[Transcribed page text]
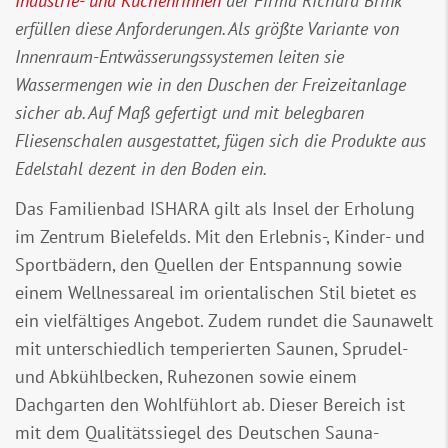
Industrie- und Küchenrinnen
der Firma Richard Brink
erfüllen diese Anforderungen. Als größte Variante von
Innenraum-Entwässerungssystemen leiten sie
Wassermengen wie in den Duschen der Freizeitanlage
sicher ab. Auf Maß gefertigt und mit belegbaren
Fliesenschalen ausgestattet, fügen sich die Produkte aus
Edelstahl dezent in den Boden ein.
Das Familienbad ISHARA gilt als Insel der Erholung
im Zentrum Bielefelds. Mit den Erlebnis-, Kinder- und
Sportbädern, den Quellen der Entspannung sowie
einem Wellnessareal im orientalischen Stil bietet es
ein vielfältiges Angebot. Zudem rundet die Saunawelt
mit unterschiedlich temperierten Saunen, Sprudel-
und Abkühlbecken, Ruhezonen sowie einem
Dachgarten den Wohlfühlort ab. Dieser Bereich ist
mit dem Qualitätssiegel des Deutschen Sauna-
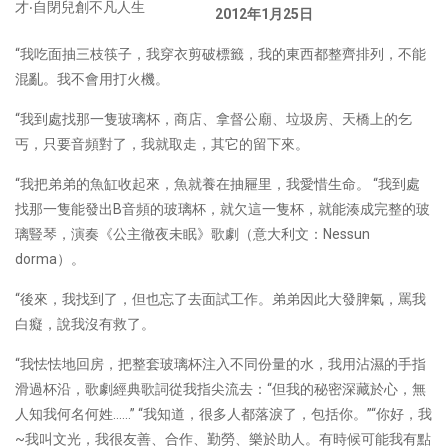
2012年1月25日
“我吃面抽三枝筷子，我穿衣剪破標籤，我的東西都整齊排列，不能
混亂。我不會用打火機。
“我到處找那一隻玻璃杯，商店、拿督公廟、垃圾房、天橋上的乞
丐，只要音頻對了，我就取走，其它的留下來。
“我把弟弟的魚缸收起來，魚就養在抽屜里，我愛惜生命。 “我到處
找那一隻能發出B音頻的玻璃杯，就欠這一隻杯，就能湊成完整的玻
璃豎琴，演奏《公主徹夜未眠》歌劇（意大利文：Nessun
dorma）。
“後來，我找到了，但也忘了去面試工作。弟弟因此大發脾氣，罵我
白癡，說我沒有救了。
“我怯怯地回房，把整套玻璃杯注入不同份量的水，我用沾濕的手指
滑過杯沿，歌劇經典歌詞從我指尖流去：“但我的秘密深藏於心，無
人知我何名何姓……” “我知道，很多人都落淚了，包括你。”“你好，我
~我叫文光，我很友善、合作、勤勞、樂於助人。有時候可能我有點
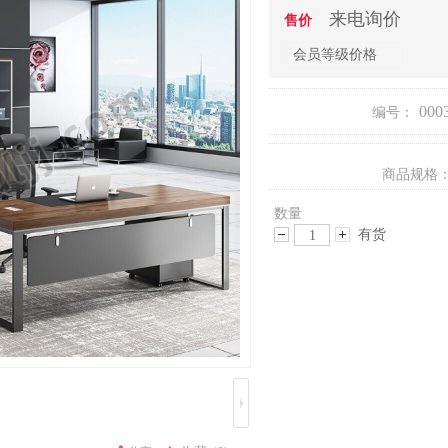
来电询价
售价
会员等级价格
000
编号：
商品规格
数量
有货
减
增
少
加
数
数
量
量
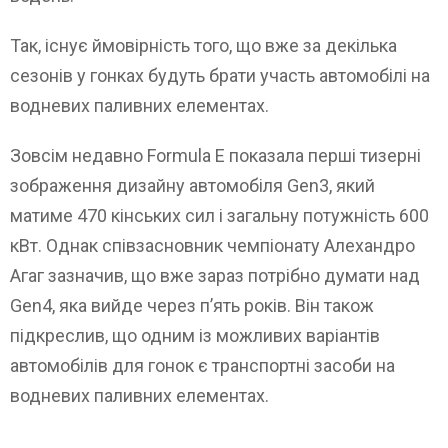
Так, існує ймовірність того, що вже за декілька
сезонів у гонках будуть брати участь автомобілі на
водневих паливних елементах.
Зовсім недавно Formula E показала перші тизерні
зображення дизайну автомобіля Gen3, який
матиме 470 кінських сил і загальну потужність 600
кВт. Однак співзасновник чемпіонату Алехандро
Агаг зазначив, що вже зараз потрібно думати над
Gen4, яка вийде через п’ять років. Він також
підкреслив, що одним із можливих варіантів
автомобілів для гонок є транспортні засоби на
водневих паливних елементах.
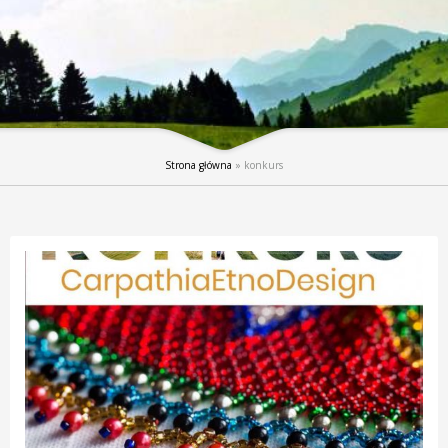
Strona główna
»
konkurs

■ Written task ■
Please pull out each line of the listing that contains the word "einem".

■ Answer to the problem ■
einem Wellnessareal im orientalischen Stil bietet es
und Abkühlbecken, Ruhezonen sowie einem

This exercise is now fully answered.